Padahal, dari etimologi katanya, yaitu kritikos (bahasa Yunani), ia memiliki makna tak hanya menunjukkan kesalahan tapi juga memberi solusi.
“Berpikir kritis diperlukan agar kita bisa berpegang teguh dengan tujuan hidup yang terus diperjuangkan,” jelas Yogie Pranowo, Peneliti dan Dosen Filsafat, dalam siniar Obsesif bertajuk "Saring Sebelum Sharing, Kritis dalam Era Post-truth".
Untuk mencapainya, pasti terdapat hambatan, baik dari faktor eksternal maupun internal, seperti kelemahan atau kekurangan diri, godaan dari lingkungan dan orang lain, serta kultur yang sangat cepat berubah.

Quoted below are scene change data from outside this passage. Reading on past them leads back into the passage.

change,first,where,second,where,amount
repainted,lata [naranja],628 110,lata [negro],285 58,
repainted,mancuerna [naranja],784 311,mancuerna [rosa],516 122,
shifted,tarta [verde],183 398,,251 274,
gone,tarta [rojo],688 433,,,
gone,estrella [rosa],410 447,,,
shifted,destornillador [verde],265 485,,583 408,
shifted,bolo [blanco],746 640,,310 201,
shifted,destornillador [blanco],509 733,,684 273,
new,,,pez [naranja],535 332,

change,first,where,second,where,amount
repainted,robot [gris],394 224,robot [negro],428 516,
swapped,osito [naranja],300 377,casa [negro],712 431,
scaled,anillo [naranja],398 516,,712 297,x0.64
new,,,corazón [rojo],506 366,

Pada masa sekarang, kultur kita beralih ke dunia digital. Terkadang, hal itu membuat kita lupa akan identitas diri karena kecanduan memanfaatkan teknologi. Oleh karenanya, daya kritis diperlukan agar manusia dapat menentukan tujuan tanpa harus melibatkan mesin-mesin algoritma.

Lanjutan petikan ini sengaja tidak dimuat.